■ Page-level text extractions:
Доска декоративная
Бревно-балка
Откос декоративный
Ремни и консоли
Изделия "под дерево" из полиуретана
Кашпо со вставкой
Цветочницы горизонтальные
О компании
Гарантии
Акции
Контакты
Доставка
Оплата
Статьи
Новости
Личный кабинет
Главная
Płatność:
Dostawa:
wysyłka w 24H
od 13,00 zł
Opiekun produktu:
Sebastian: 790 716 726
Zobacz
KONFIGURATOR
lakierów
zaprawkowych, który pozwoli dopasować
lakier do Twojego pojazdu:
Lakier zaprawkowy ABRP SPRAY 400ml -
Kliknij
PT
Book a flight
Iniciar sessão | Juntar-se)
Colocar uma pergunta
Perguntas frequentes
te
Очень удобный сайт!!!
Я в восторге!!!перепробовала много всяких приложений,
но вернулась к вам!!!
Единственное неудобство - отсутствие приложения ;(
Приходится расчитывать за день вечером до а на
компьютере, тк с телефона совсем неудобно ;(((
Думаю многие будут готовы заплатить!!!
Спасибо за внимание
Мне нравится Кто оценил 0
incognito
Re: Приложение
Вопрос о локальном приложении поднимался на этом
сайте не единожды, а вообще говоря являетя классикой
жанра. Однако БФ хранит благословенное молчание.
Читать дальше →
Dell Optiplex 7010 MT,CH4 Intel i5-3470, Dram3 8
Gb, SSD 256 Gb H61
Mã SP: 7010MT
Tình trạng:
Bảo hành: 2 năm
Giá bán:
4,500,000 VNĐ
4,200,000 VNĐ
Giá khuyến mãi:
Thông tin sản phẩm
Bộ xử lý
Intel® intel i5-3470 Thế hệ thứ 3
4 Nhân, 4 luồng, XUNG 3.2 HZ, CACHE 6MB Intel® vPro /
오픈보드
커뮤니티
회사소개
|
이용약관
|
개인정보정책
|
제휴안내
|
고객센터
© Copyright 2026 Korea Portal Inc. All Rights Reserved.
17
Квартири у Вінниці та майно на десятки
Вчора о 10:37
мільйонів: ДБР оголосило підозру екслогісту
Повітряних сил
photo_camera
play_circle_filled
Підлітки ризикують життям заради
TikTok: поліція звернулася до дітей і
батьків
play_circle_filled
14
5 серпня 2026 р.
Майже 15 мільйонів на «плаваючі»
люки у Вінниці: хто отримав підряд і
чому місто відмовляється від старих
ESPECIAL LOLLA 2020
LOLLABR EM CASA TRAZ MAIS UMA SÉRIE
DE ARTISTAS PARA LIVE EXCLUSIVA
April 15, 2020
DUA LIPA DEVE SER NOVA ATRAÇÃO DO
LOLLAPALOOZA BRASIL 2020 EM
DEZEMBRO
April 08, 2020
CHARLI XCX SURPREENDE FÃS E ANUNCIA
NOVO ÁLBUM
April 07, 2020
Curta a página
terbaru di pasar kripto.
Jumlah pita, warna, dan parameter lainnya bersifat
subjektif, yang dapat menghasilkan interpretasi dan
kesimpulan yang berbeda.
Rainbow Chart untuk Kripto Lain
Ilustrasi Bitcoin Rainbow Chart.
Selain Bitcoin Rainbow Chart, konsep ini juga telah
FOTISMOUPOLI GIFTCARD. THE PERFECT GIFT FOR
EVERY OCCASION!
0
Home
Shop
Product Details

■ About this task: Write out all the records again, swapping every "April" for "May" and leaving everything else as it is.

■ Expected answer:
Доска декоративная
Бревно-балка
Откос декоративный
Ремни и консоли
Изделия "под дерево" из полиуретана
Кашпо со вставкой
Цветочницы горизонтальные
О компании
Гарантии
Акции
Контакты
Доставка
Оплата
Статьи
Новости
Личный кабинет
Главная
Płatność:
Dostawa:
wysyłka w 24H
od 13,00 zł
Opiekun produktu:
Sebastian: 790 716 726
Zobacz
KONFIGURATOR
lakierów
zaprawkowych, który pozwoli dopasować
lakier do Twojego pojazdu:
Lakier zaprawkowy ABRP SPRAY 400ml -
Kliknij
PT
Book a flight
Iniciar sessão | Juntar-se)
Colocar uma pergunta
Perguntas frequentes
te
Очень удобный сайт!!!
Я в восторге!!!перепробовала много всяких приложений,
но вернулась к вам!!!
Единственное неудобство - отсутствие приложения ;(
Приходится расчитывать за день вечером до а на
компьютере, тк с телефона совсем неудобно ;(((
Думаю многие будут готовы заплатить!!!
Спасибо за внимание
Мне нравится Кто оценил 0
incognito
Re: Приложение
Вопрос о локальном приложении поднимался на этом
сайте не единожды, а вообще говоря являетя классикой
жанра. Однако БФ хранит благословенное молчание.
Читать дальше →
Dell Optiplex 7010 MT,CH4 Intel i5-3470, Dram3 8
Gb, SSD 256 Gb H61
Mã SP: 7010MT
Tình trạng:
Bảo hành: 2 năm
Giá bán:
4,500,000 VNĐ
4,200,000 VNĐ
Giá khuyến mãi:
Thông tin sản phẩm
Bộ xử lý
Intel® intel i5-3470 Thế hệ thứ 3
4 Nhân, 4 luồng, XUNG 3.2 HZ, CACHE 6MB Intel® vPro /
오픈보드
커뮤니티
회사소개
|
이용약관
|
개인정보정책
|
제휴안내
|
고객센터
© Copyright 2026 Korea Portal Inc. All Rights Reserved.
17
Квартири у Вінниці та майно на десятки
Вчора о 10:37
мільйонів: ДБР оголосило підозру екслогісту
Повітряних сил
photo_camera
play_circle_filled
Підлітки ризикують життям заради
TikTok: поліція звернулася до дітей і
батьків
play_circle_filled
14
5 серпня 2026 р.
Майже 15 мільйонів на «плаваючі»
люки у Вінниці: хто отримав підряд і
чому місто відмовляється від старих
ESPECIAL LOLLA 2020
LOLLABR EM CASA TRAZ MAIS UMA SÉRIE
DE ARTISTAS PARA LIVE EXCLUSIVA
May 15, 2020
DUA LIPA DEVE SER NOVA ATRAÇÃO DO
LOLLAPALOOZA BRASIL 2020 EM
DEZEMBRO
May 08, 2020
CHARLI XCX SURPREENDE FÃS E ANUNCIA
NOVO ÁLBUM
May 07, 2020
Curta a página
terbaru di pasar kripto.
Jumlah pita, warna, dan parameter lainnya bersifat
subjektif, yang dapat menghasilkan interpretasi dan
kesimpulan yang berbeda.
Rainbow Chart untuk Kripto Lain
Ilustrasi Bitcoin Rainbow Chart.
Selain Bitcoin Rainbow Chart, konsep ini juga telah
FOTISMOUPOLI GIFTCARD. THE PERFECT GIFT FOR
EVERY OCCASION!
0
Home
Shop
Product Details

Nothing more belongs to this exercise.